Richard Thompson Produces A Masterpiece
Like a musical Old Faithful, Richard Thompson dependably spews an album’s worth of inspired material at regular intervals. He’s been doing this since 1972’s Henry the Human Fly (Island ILPS 9197), which is so deserving of a high quality all-analog reissue.
Perhaps Thompson would disagree, but his basic approach to songwriting, singing and playing hasn’t changed all that much, nor did it need to. Like James Taylor, he arrived on the scene in Fairport Convention as one of those rare, fully formed talents with a unique, easily identifiable guitar sound and vocal style. Age has diminished neither his manual dexterity nor his vocal chords's suppleness. He sounds remarkably unchanged by time.
Unlike Taylor, Thompson never lost his dark, hard edge or his wicked sense of humor. If anything, the years have only sharpened his edges while adding facets to his sophistication.
His latest double gusher (issued last year on CD) provides evidence to those claims. While the quality of his work rarely varies and the vibe remains constant, Thompson does mess around with attitude, moving from introspective, folky balladry and arrangement- complexity, to plain old rocking hard, which is what he mostly delivers here, most of which is simply arranged for bass, guitar and drums.
This album is one of Thompson’s most focused and inspired works in quite some time. Given his dependable output that’s saying something! The songwriting is his strongest in memory, both lyrically and especially melodically.
While some of his contemporaries simply can’t seem to get it up for a good melody anymore (Bowie, Townshend, Gabriel), Thompson produces an entire album’s worth of mesmerizing ones here.
The set deals mostly with departing, breaking up and death and does so without resorting to maudlin sentiments or the need to tug on heart strings. Thompson survives and prospers artistically in a tough world, steeling himself with a tart tongue and dagger guitar lines.
“Needle And Thread,” about a womanizer who plays the field and though he constantly gets pulled apart and needs to be stitched together, goes back for more, is the rollicking, mood-setting opener.

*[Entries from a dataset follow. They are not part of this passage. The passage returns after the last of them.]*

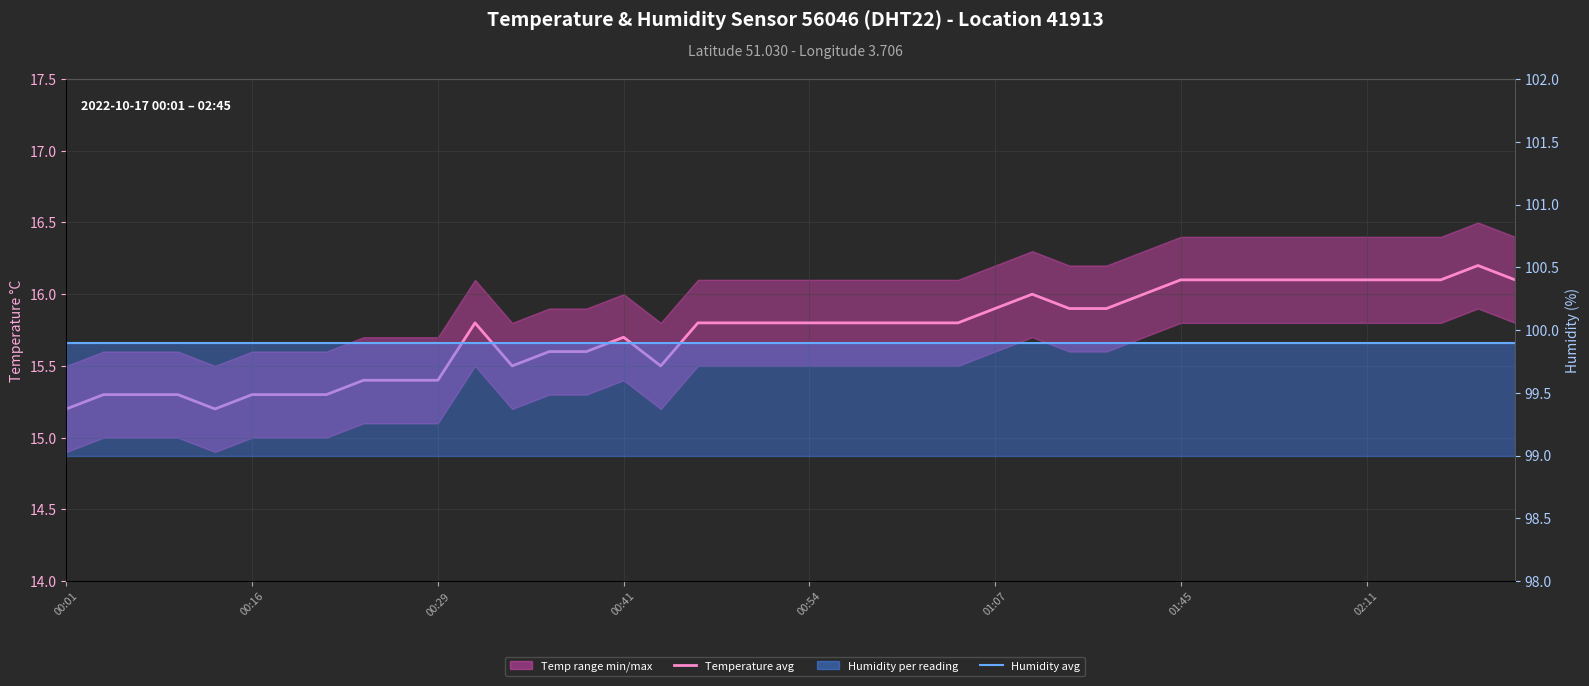

Which series has the widest spread of values?

Temperature avg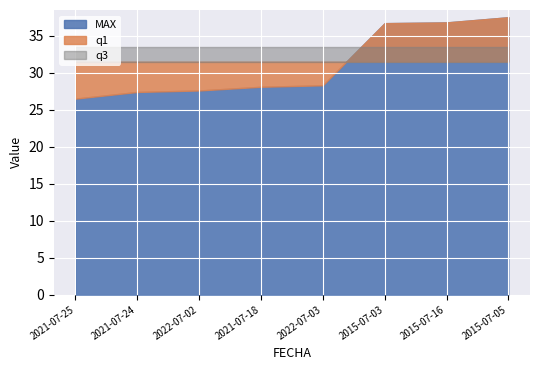

True or false: MAX has a value of 9.9 at 2021-07-25.

False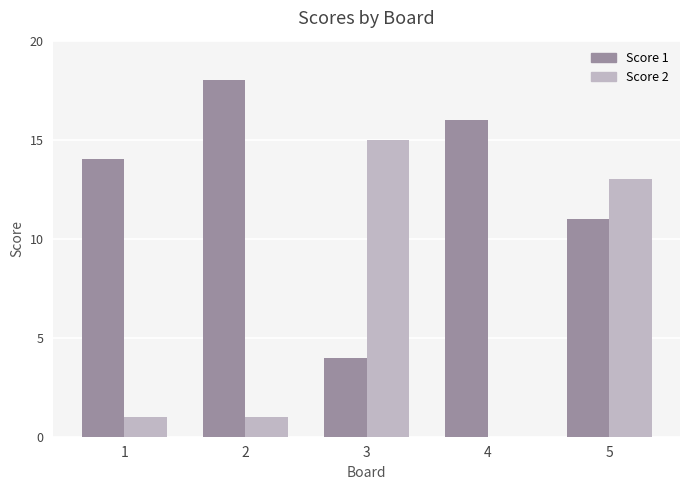

What is the total value across all series at 4?

16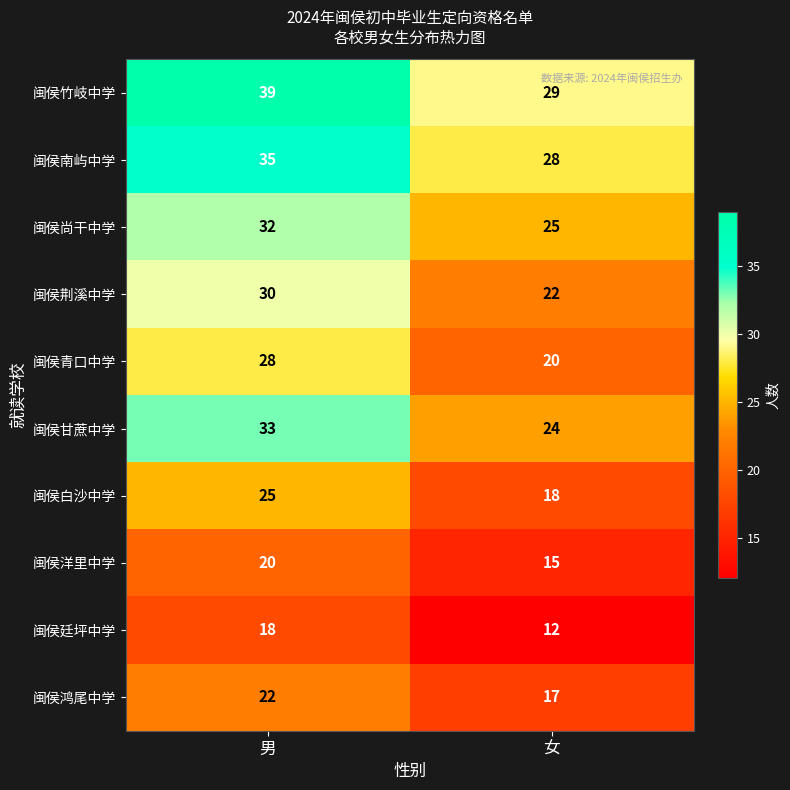

What value does the 闽侯甘蔗中学 series have at 女?

24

There’s a tune about a long held grudge (“I’ll Never Give Up”), a hilarious dagger of a song (“Mr. Stupid”) sung to an ex in which he carps about “signing the checks" and “handing (over) that mink,” and expresses his general divorce process disgust (Thompson slyly identifies the protagonist’s ex-wife’s age at the time of the divorce [37] to let anyone interested know that the song isn’t autobiographical since Linda was 35 when they divorced, but he makes the age close enough for discomfort!).
“Dad’s Gonna Kill Me,” a soldier’s eye view of fighting in Iraq is the tune that sets off the album title. “Poppy Red,” is a widower’s lament features one of Thompson’s best mid-tempo rockers in some time.
The guitar/bass/drum arrangements are supplemented only by an occasional fiddle or sax and background vocals supplied by the very talented Judith Owen, who is a Thompson friend and wife of Harry Shearer.
The album is very well-recorded in the “modern” sense and mixed to produce great clarity of instrumental line. No doubt it was mastered from a (high rez?) digital source though and may be a completely digital production. If so, it demonstrates that digital has improved a great deal since the dark old days since the record develops decent depth (listen to the distant rim shots placed well back in the stage) and the cymbals chime without crunch.
On the other hand, there’s still a slight bit of a ‘recordy’ quality to the production that separates it from the old AAA ones capable of producing lights out “believability.” At least this one shows progress back toward what we used to have that’s been lost.
Judged by today’s standards this is a great recording. Judged by today’s musical standards it’s a masterpiece. Judged by yesterday’s it still is! In his 36 years of making memorable albums Sweet Warrior may be Thompson’s finest, though for youthful exuberance and heart tugging emotion that first one and especially the tune “The Angels Took My Race Horse Away” (which I played and bawled like an idiot after Barbaro was put down), gets me every time!
One mystery: the identities of the two fiddle players on “She Sang Angels to Rest” credited as “Joe Buck” and “Al Michaels.” Ha ha ha.
An attractive gate-fold package and a credit and lyric sheet you can actually read add to the package’s attractiveness. Highest recommendation!